A little while afterwards, both books took off on Amazon. In the Superheroes, category, they soared to the top of Amazon’s bestseller and hot new releases lists.
What’s more, the series is now optioned by Disney Channel Movies.
In four years she never made any money in traditional publishing.
Yet here she was, a little bit after publishing her second book, and she was killing it financially.
Even that is not the end of the story: the books sold so well that a publisher gave her a big advance for the third and fourth book (an editor for Skyscrape contacted her agent). So even though she eventually went back to traditional publishing, self-publishing allowed her to get the money and recognition she deserved.
Like many authors who turn to self-publishing, Collette Jackson-Fink initially had some back luck with traditional publishing.
It took her two years just to get an agent.
Then she was rejected 27 times by Harlequin, one of the largest romance publishers.
After that string of bad luck, she wised up and tried something new.
“It was very overwhelming to be told your work was as good as the writers they employed but not any different,” she said.
She submitted to a screenplay contest but was told her manuscript was too long for a screenplay, so she converted it into a novel, now named Daughters of Twilight (It’s a supernatural romance).
By this time she had lost her agent, so she decided to self-publish through Outskirts Press.
What drew her to self-publishing was the freedom to create without the boundaries placed on her by agents and editors.
Jamie McGuire got innumerable rejection letters. So many she got tired of counting them.
And she got tired of the process of querying: the research on each agent and each publisher, the writing of each query letter, and adjusting the format because everyone seems to want something a little different. It was dreary busywork.
All she wanted was to get an agent so she could sell her novel, Beautiful Disaster.
So she turned to Smashwords. She published 3 books on there, and although none of them sold very much straight away, after two months, Beautiful Disaster sold over 30,000 copies.
While before she had been struggling to make ends meet, she now found herself able to pay off bills and add to her college funds for her children. And her success in sales and publicity kept growing.
It became a New York Times bestseller.
Plus, Atria, an imprint of Simon & Schuster, acquired the rights to Beautiful Disaster. A year later it also bought the rights to Walking Disaster.

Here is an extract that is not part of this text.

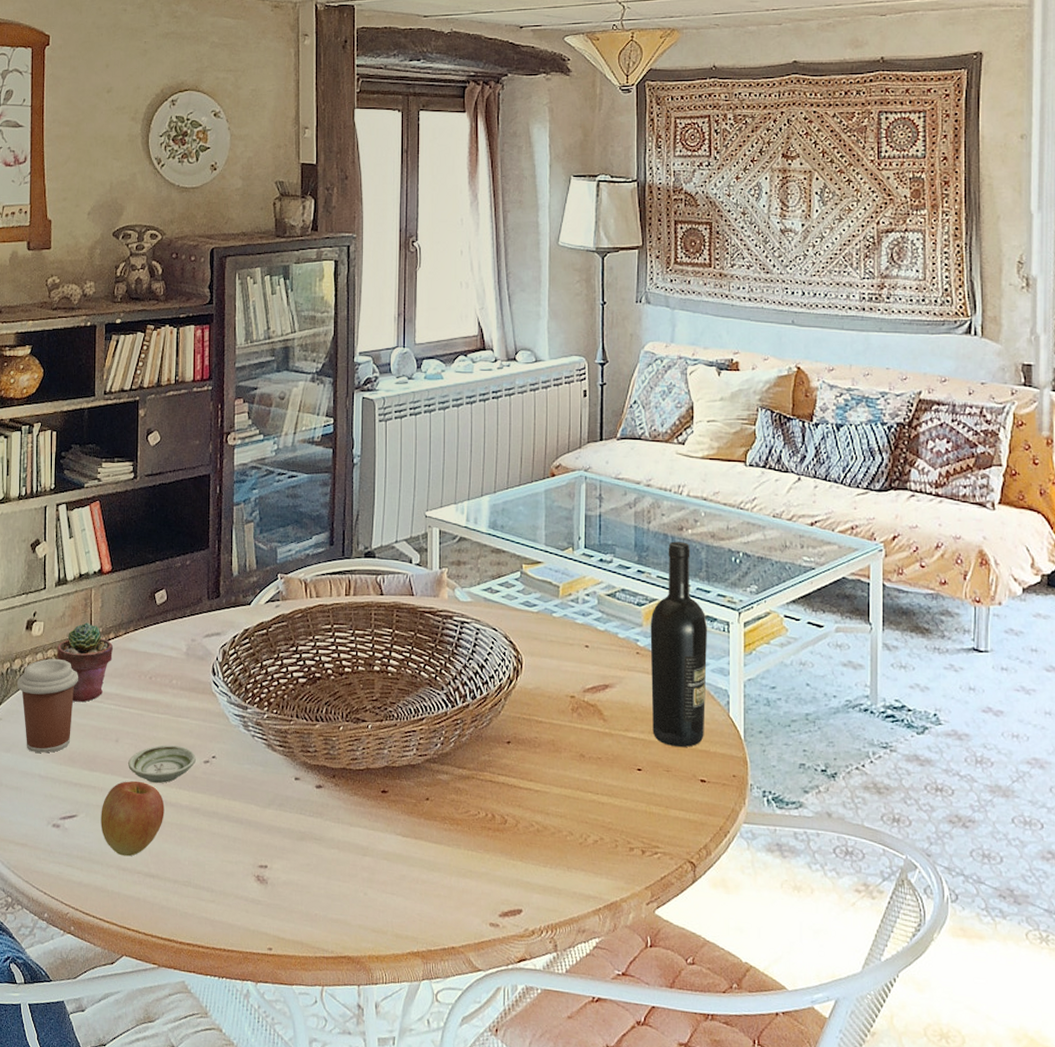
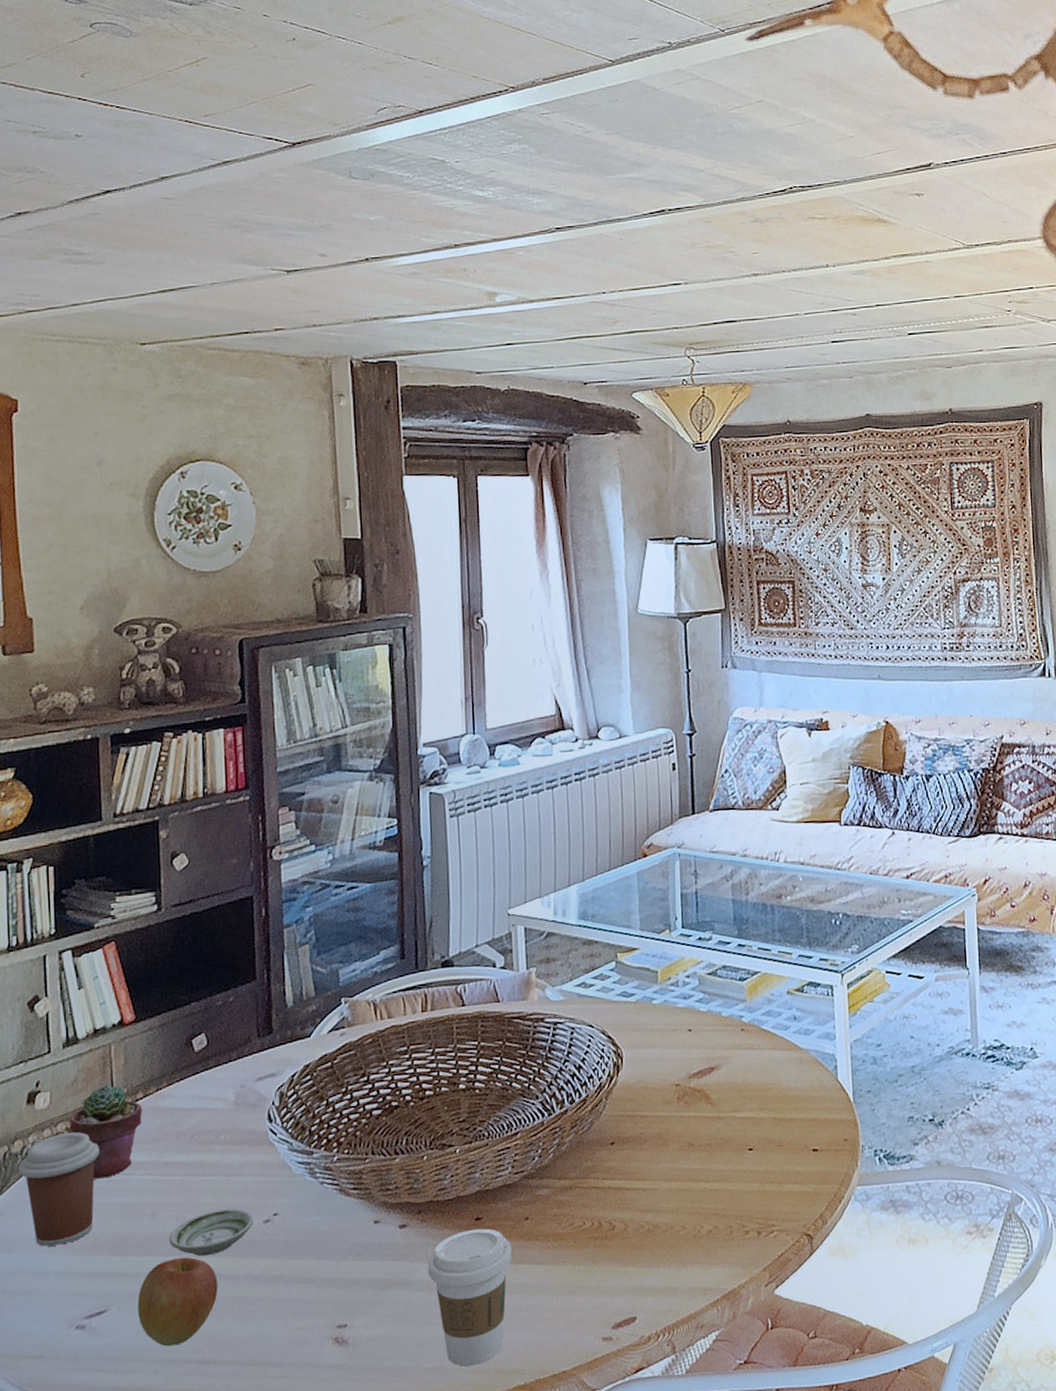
coffee cup: none [339,800,413,925] -> present [428,1228,513,1367]
wine bottle: present [650,541,708,748] -> none [753,909,814,1120]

But even after all the flashiness of getting in bed with a New York publisher, after it was all over she returned to self-publishing.
In 2015, she made a print deal with Wal-Mart, who started selling another novel of hers, Beautiful Redemption, in their books section.

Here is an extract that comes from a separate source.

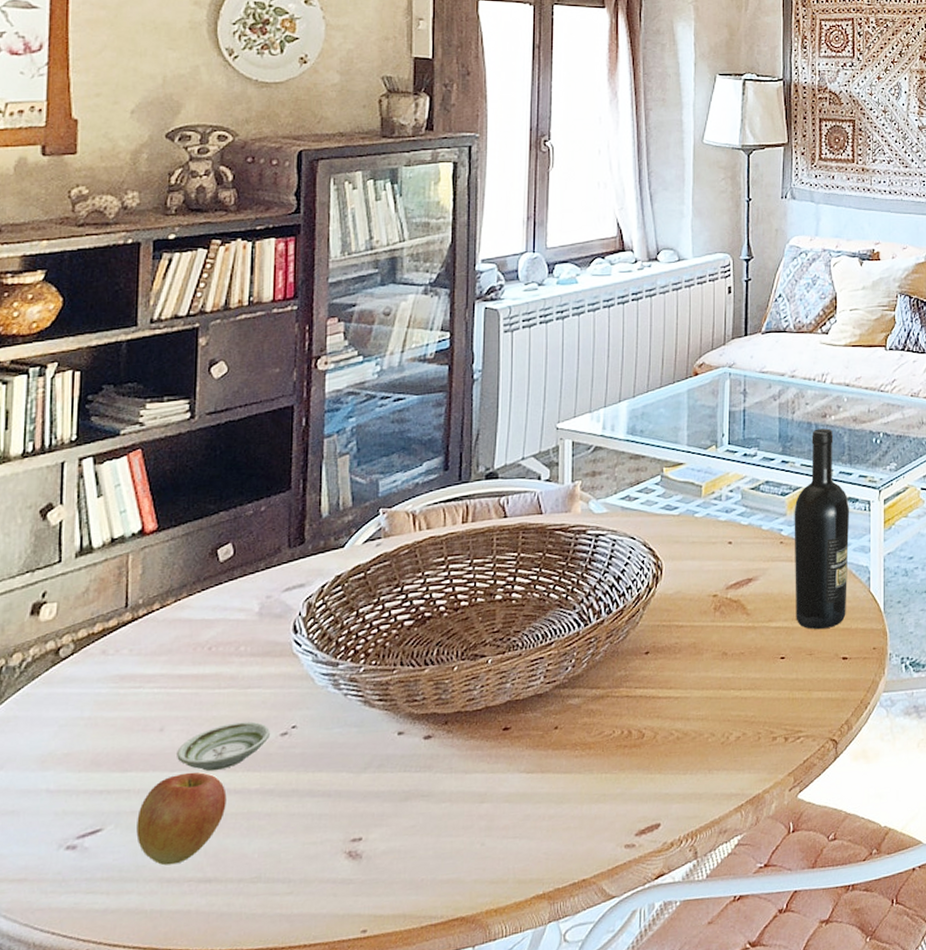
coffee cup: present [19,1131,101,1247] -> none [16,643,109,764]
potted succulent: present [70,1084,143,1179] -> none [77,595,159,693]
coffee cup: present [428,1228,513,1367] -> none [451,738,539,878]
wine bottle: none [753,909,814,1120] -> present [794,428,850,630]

She remains in self-publishing because that way, she said, “I am the captain of my own ship.”
Do you have a self-publishing success story?
Tell it in the comments below and you might be featured on a future post!
Lastly, I’m going to leave you with a quote from Chelsea Campbell about the benefits of self-publishing:
“Self-publishing has been a lot more fun for me and more rewarding, both artistically and financially.
I sold more in the first three months of republishing book 1 than my previous publisher had in three years, so that felt pretty good.
All I really did was change the price and set the categories, which can make a huge difference to sales, but with a traditional publisher… you have no say over any of that at all. Or over the blurb or the cover, which are also key factors in selling a book. As a self-publisher, I can apply for Bookbub ads and things like that that also boost sales—but you have to have control over the marketing and the price.
I admit I like being in charge of everything and choosing the cover artist and exactly how my books will be presented.
Publishers often treat authors like they shouldn’t be part of the process or know anything that’s happening with their book, and I hate that.
And traditional publishing is so slow—I like being able to get my books to readers as soon as they’re ready.”